CPSC 220 Fall 2006: Another Structural Induction Example

Use structural induction to show that a nonempty binary tree of height N has at most 2^N leaves.

Base case: A binary tree with only one node has height 0 and has 1 leaf. 2⁰=1, so the property holds.

Inductive step: If any binary tree of height r, 0<=r<=k, has at most 2^r leaves, than any binary tree of height k+1 has at most 2^k+1 leaves.

Proof of inductive step: Consider a binary tree T of height k+1. Then there are two cases to consider:

Case 1: T has only one subtree (T1). Since T is of height k+1, T1 must be of height k. By the inductive hypothesis, T1 has at most 2^k leaves.
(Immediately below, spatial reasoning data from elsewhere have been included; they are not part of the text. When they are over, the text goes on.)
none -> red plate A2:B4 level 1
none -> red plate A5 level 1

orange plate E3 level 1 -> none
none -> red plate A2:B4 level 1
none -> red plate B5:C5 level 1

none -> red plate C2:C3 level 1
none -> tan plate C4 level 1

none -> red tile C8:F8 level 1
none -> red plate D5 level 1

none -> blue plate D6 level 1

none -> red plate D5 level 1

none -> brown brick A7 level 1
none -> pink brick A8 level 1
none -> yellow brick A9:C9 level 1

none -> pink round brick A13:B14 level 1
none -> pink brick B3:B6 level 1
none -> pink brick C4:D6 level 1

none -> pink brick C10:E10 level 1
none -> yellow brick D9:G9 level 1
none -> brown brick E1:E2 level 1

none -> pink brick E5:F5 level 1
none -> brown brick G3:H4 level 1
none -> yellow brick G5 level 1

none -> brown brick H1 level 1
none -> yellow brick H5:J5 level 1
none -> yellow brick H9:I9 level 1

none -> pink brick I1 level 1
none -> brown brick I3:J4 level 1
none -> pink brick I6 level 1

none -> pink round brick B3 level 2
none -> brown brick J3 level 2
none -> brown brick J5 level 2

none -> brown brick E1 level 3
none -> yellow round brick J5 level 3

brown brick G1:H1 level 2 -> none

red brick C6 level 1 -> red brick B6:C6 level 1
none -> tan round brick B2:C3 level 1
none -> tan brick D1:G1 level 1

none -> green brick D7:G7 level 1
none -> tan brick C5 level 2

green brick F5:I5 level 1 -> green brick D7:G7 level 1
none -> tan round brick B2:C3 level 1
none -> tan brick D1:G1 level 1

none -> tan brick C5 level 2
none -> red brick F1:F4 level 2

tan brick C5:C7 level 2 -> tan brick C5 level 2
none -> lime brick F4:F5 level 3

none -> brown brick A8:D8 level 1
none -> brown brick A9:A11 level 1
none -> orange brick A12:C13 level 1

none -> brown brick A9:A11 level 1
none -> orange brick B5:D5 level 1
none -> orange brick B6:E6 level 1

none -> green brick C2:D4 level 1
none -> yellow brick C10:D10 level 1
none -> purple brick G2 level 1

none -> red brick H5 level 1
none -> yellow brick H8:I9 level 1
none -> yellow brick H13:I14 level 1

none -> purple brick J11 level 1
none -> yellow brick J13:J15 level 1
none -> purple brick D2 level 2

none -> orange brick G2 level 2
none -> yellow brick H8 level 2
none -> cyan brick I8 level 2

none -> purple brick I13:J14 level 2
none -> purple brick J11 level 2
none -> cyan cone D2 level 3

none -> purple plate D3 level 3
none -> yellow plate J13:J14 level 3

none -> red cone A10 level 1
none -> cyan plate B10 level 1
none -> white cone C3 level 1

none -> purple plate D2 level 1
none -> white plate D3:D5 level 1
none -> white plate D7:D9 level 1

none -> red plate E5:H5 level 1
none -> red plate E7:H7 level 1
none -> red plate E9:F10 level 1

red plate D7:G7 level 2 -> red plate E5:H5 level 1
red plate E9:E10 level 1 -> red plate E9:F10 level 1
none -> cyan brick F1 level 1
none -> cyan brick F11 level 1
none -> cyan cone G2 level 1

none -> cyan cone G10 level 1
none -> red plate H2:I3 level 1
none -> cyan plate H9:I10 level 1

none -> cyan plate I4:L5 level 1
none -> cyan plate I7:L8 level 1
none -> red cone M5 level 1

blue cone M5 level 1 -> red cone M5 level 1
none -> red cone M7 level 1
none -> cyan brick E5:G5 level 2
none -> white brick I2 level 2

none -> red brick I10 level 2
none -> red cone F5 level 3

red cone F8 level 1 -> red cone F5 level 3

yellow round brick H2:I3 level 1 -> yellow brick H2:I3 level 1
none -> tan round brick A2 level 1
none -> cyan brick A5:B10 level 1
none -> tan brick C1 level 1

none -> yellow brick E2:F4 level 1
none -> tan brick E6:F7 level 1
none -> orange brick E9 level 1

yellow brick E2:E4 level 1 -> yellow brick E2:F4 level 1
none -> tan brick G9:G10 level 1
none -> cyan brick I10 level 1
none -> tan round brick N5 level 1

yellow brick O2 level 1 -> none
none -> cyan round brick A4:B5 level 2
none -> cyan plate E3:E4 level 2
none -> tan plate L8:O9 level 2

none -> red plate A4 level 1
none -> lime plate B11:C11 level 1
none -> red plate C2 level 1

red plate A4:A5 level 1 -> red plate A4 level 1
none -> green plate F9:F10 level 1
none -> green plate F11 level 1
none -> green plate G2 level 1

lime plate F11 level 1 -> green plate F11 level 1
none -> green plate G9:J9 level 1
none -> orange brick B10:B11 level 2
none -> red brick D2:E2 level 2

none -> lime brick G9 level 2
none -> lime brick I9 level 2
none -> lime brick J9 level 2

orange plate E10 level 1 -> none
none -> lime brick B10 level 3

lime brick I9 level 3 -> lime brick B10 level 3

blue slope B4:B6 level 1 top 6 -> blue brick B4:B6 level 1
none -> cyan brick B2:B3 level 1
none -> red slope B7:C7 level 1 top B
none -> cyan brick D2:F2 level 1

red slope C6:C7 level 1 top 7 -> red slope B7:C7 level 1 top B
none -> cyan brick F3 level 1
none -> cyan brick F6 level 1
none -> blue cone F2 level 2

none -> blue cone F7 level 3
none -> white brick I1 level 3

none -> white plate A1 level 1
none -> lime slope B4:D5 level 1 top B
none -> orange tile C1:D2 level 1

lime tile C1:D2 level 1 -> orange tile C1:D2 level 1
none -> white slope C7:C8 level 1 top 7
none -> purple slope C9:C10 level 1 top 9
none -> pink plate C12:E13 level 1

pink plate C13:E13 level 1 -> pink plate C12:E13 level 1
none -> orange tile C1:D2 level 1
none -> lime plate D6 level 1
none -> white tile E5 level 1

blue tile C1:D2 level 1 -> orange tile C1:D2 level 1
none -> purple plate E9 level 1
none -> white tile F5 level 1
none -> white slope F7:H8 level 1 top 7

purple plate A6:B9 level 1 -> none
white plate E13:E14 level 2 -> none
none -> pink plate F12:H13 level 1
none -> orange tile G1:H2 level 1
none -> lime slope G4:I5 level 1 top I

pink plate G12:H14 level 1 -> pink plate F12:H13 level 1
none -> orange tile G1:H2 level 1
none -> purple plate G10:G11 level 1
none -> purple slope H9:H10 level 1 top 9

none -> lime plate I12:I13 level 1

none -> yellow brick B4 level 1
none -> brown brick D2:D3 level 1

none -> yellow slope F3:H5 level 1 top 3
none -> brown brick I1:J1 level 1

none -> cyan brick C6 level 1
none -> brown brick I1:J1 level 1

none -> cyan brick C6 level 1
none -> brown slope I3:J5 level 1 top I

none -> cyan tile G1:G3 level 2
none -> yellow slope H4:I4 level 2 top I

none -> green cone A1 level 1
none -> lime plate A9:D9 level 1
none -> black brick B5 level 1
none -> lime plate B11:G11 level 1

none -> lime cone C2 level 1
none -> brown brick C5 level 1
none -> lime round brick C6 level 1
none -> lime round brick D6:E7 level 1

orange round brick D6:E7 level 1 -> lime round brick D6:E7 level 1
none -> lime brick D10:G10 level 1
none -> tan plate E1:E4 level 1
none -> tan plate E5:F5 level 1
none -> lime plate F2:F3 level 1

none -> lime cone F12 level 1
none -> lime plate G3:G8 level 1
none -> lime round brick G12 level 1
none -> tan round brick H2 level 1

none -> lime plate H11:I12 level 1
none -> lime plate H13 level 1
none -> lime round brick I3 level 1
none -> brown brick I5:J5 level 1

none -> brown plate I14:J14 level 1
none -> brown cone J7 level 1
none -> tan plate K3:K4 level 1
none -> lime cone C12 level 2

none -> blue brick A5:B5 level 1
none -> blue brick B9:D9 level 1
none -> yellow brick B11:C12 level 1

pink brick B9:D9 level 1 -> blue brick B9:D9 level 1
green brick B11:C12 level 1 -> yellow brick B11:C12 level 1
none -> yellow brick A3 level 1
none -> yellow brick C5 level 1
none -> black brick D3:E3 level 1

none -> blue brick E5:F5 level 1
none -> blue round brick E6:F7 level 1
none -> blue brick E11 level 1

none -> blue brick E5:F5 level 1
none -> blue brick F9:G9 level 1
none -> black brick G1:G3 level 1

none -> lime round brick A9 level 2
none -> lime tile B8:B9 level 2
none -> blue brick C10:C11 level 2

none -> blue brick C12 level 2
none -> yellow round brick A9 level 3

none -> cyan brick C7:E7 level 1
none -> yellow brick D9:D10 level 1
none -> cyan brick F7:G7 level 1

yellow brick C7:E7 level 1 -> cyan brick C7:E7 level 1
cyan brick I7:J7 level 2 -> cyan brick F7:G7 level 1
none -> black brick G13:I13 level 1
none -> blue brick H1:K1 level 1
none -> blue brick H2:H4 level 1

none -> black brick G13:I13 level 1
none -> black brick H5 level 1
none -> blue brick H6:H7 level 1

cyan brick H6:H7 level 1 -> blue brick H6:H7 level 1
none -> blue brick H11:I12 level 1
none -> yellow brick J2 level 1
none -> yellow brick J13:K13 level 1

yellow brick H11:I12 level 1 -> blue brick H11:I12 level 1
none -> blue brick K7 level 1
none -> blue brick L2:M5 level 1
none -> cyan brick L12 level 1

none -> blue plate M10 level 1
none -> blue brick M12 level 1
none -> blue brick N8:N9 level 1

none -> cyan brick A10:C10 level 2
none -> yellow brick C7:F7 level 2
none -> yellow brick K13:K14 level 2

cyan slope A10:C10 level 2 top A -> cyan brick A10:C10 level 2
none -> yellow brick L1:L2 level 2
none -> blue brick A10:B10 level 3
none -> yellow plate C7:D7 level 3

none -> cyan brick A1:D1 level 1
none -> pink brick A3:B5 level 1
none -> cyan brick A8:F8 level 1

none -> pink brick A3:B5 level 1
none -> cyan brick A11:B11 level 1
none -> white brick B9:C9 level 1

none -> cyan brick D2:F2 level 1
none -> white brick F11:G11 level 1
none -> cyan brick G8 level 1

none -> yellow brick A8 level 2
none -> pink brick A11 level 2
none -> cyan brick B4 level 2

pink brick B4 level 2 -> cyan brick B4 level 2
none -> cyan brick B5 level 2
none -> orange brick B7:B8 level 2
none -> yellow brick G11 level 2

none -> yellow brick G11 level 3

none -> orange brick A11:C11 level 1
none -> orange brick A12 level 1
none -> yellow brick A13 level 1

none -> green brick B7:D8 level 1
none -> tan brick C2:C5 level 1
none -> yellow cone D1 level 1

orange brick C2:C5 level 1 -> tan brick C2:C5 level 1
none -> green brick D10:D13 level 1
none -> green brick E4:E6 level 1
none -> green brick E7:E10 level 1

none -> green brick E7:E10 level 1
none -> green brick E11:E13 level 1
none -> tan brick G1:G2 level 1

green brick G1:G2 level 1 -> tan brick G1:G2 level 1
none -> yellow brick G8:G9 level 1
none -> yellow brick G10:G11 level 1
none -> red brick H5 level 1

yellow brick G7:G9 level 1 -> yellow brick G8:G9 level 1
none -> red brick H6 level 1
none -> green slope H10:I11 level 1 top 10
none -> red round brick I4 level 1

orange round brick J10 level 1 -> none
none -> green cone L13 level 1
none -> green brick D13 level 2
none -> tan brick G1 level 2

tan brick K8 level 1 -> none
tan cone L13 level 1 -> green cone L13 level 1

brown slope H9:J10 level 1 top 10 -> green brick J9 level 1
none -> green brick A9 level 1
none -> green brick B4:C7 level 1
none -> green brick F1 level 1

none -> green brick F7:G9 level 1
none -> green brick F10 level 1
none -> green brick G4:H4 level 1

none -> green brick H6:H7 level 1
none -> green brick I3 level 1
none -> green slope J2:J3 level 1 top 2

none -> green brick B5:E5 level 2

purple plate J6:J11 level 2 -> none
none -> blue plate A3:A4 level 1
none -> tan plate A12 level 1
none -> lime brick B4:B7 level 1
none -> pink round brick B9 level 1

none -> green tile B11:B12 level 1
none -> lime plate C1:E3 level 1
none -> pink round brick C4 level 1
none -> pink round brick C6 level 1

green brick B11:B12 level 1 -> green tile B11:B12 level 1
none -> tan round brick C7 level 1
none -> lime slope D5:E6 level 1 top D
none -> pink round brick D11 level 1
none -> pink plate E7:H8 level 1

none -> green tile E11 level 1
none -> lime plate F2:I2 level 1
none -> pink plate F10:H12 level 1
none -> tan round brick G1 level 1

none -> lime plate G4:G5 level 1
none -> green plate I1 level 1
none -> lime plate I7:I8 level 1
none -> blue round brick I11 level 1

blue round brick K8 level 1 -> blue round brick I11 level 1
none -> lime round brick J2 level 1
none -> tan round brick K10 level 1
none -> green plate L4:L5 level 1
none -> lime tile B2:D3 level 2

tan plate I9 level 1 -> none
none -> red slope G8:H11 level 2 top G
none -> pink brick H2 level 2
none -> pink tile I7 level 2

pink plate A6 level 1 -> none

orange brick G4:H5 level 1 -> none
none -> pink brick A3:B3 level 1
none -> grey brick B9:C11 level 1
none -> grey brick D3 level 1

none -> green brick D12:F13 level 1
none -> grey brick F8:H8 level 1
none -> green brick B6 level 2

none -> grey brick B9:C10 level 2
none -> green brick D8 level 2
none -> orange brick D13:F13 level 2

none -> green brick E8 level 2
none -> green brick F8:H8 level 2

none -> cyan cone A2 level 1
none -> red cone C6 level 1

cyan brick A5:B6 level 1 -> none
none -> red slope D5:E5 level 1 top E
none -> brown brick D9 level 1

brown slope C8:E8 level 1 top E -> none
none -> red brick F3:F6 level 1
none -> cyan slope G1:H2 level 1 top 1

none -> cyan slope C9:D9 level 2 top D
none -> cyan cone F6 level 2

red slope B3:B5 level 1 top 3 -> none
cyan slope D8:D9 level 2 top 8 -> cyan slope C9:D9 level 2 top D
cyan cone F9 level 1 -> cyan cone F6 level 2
All of the leaves in T are in T1, so T also has at most 2^k leaves. 2^k < 2^k+1, so the property holds.

Case 2: T has two subtrees (T1 and T2). Since T is of height k+1, at least one of T1 and T2 must be of height k. Call this subtree T1. By the inductive hypothesis, T1 has at most 2^k leaves. The other subtree, T2, could have any height h ranging from 0 to k. In any case the inductive hypothesis will apply, so if T2 is of height h then it has at most 2^h leaves. The largest possible value of h is k, so T2 has at most 2^k leaves. All of the leaves in T come from T1 and T2, so T has at most 2^k + 2^k = 2^k+1 leaves.